The proposition was met with resistance from community members who spoke at the Oct. 21 meeting. Ben Wisner, a retired professor who has a background in land use planning, was skeptical of the plan.
“I’m concerned that it’s not needed,” Wisner said. “I’m also concerned that we don’t know enough about the company. I can see numerous alternatives in terms of employment and economic and social development of the city.”
Matt Keddal, a resident of Pittsfield Township who owns a farm near the proposed shopping center, expressed his concerns about increased trash and noise that the development would bring. Donna Waltz, who lives close to the Hamner property, echoed Keddal’s concerns about increased traffic.
Wisner also worried about the development’s environmental impact.
“All open land — the fallow field, which was the larger portion of this, and the Woodland, certainly — is permeable,” he said. “It controls rainfall and runoff [that] seeps into the ground. All of it has very important biodiversity roles. … If you’re going to lose that environmental benefit, it has to be offset by a very strong social benefit.”
Handy says that Carnegie Development will first have to submit their site plan to the Ohio Department of Transportation. Afterward, the plan will return to the Planning Commission for approval.
“At that time, we will also look at their stormwater plans,” Handy said. “We have now on staff a stormwater coordinator, so she will be looking at that really hard. We’ve passed a lot of stormwater regulations here in the last year. I think we’re pretty equipped to deal with that issue.”
The Planning Commission has already asked Carnegie Management to adjust their original site plan.
“They actually modified this plan already to include more green space,” Handy said. “The first plan had a lot of asphalt, and I told them to go back and modify it. We actually have a pretty decent set of design standards for the C3 district, which were put into effect after Walmart came in. That’s why you see a lot of this green space breaking up the asphalt.”

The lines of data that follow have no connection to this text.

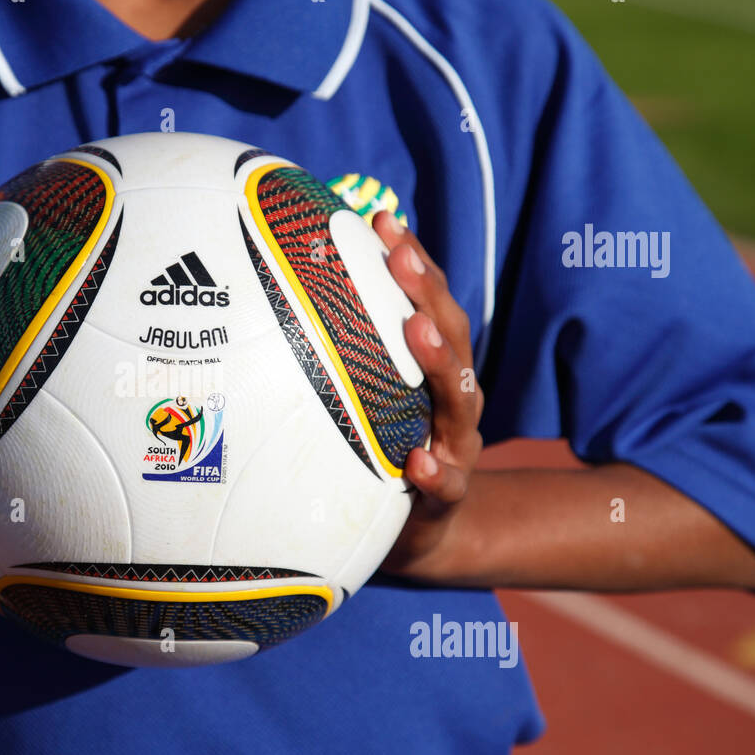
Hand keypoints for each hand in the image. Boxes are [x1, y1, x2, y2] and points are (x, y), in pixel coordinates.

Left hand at [371, 211, 483, 580]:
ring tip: (414, 330)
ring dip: (439, 362)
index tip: (383, 220)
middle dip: (426, 292)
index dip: (413, 262)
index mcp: (435, 372)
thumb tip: (295, 297)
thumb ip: (353, 356)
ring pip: (458, 400)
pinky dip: (434, 470)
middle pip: (451, 338)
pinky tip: (416, 461)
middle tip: (398, 256)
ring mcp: (456, 447)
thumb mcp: (372, 401)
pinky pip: (446, 483)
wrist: (421, 533)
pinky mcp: (447, 497)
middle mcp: (453, 401)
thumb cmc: (387, 454)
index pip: (429, 305)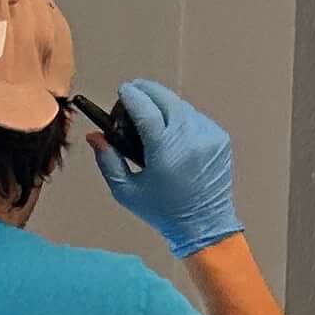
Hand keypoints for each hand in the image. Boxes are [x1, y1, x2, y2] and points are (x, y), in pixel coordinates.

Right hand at [90, 79, 239, 257]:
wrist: (204, 224)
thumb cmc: (162, 211)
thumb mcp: (127, 191)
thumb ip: (108, 161)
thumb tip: (94, 135)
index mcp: (165, 151)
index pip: (146, 109)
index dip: (132, 96)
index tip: (122, 90)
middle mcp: (189, 138)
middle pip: (165, 98)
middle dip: (147, 91)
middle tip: (134, 92)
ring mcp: (208, 135)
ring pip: (181, 106)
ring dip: (164, 104)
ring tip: (151, 114)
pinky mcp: (220, 137)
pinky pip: (196, 118)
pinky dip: (182, 118)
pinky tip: (172, 131)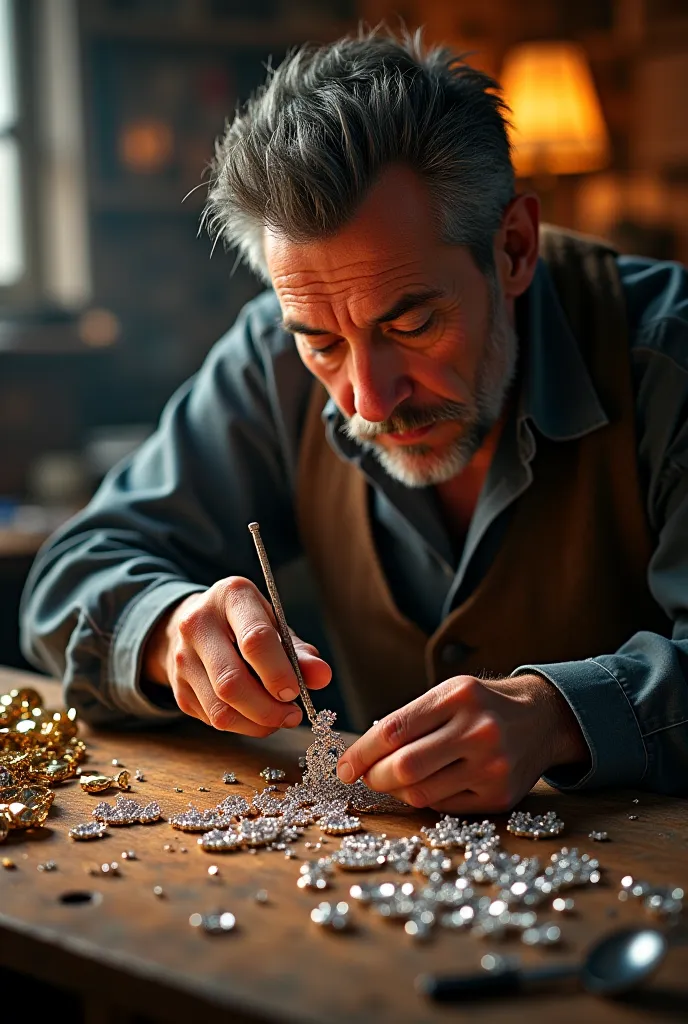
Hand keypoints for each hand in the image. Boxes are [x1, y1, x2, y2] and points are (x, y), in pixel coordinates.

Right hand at [143, 577, 330, 735]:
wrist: (195, 626)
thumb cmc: (245, 625)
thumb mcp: (275, 626)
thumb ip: (300, 652)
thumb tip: (322, 676)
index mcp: (231, 597)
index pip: (255, 640)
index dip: (278, 673)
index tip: (295, 692)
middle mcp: (198, 624)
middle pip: (232, 681)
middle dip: (268, 708)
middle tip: (292, 714)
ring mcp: (183, 658)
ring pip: (220, 708)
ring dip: (257, 723)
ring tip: (279, 719)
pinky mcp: (178, 688)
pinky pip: (213, 719)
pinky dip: (242, 726)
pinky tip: (256, 717)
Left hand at [336, 674, 588, 812]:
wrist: (542, 719)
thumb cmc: (481, 706)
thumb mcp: (448, 694)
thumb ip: (410, 720)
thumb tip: (361, 757)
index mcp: (458, 696)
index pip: (394, 729)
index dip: (361, 753)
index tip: (343, 767)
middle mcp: (478, 730)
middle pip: (405, 766)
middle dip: (375, 777)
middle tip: (366, 778)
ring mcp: (492, 765)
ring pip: (421, 793)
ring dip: (397, 792)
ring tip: (394, 782)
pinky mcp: (500, 795)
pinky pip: (445, 807)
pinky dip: (426, 800)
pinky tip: (426, 787)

Mark Chesler of Oberlin Citizens for Responsible Development believes that the shopping center is not in line with the Planning Commission’s past work.
“The Oberlin City Council ought to heed the astute, prescient advice of former senior City of Oberlin officials as Carnegie Management and Development seeks to pervert the City of Oberlin Comprehensive Land Use Plan,” read the statement that Chesler shared at the hearing.

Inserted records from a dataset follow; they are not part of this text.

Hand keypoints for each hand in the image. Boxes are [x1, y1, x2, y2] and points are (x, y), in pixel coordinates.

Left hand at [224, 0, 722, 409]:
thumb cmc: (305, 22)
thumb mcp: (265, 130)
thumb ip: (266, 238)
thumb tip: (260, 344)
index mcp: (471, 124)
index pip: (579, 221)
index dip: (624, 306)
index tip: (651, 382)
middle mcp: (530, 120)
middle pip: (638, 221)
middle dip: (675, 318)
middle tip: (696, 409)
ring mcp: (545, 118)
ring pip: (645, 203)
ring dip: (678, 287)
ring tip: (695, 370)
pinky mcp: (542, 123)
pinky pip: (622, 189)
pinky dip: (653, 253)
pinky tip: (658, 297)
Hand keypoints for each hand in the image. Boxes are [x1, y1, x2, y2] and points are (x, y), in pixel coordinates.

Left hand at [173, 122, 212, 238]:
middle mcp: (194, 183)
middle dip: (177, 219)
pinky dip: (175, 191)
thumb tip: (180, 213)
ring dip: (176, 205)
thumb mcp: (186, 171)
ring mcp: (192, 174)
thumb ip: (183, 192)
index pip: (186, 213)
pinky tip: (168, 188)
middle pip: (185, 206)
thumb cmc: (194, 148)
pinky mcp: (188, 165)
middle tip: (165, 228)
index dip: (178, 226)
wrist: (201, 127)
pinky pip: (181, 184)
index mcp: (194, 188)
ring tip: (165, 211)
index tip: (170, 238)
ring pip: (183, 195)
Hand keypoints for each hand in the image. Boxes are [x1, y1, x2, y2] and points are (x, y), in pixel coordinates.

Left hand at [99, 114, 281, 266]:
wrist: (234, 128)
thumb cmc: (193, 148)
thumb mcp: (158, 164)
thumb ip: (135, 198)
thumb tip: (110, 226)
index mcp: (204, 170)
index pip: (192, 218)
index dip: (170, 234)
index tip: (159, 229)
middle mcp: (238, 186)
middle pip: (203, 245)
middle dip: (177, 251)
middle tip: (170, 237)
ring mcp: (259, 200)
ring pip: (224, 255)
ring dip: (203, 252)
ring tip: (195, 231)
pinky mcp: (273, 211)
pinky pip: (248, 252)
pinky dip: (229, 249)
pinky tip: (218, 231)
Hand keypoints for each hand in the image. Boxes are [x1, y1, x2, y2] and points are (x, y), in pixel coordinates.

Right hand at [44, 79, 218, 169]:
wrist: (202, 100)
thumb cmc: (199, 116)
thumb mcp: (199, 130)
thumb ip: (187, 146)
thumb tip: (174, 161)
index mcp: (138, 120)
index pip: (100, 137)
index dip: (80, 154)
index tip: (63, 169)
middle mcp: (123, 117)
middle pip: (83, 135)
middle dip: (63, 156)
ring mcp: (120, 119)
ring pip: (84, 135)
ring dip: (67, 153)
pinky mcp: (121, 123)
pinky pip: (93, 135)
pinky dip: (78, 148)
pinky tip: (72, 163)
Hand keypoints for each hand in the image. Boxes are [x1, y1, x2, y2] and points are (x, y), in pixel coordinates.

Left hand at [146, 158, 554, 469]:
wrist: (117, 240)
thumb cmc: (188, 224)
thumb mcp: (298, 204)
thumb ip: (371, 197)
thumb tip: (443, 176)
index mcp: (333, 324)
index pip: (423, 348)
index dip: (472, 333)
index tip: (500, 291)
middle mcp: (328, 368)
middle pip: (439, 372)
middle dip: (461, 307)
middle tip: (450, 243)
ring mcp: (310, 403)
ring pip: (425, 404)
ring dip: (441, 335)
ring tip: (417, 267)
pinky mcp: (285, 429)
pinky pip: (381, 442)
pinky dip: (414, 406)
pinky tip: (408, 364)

Handy said that the comprehensive plan for city development in Oberlin was last updated in 2011 and is now outdated. The Planning Commission plans to update it again for 2020. According to Handy, this parcel is the only one in the city that was designated for office development.
Khouri spoke to Carnegie Management’s business practices and its history with sustainable development.
“We’re an asset-based company, so we hang on to all of our developments, so we don’t ever flip our properties,” Khouri said. “We’re going to keep it and manage the projects for many years to come. With that in mind, we do try to engage in environmentally sustainable practices … There’s a whole slew of different things and a protocol that we go through, and as long as the economics work, then we employ as many as we can. … We’ve picked up a lot of sustainable practices along the way that we just try to work into our commercial developments as best we can.”
Other community members shared their reservations about starting new developments in Oberlin.
“This sprawl, this huge sprawl from the original size of Oberlin, has all happened in the last 30 years,” Oberlin resident Aliza Widenbaum said in a statement during the hearing.
Handy maintains that the development makes sense for this location.
“I don’t consider this sprawl,” Handy said. “It’s already in the city. It’s already got utilities running past it. We’re not going to build any new infrastructure to make it happen.”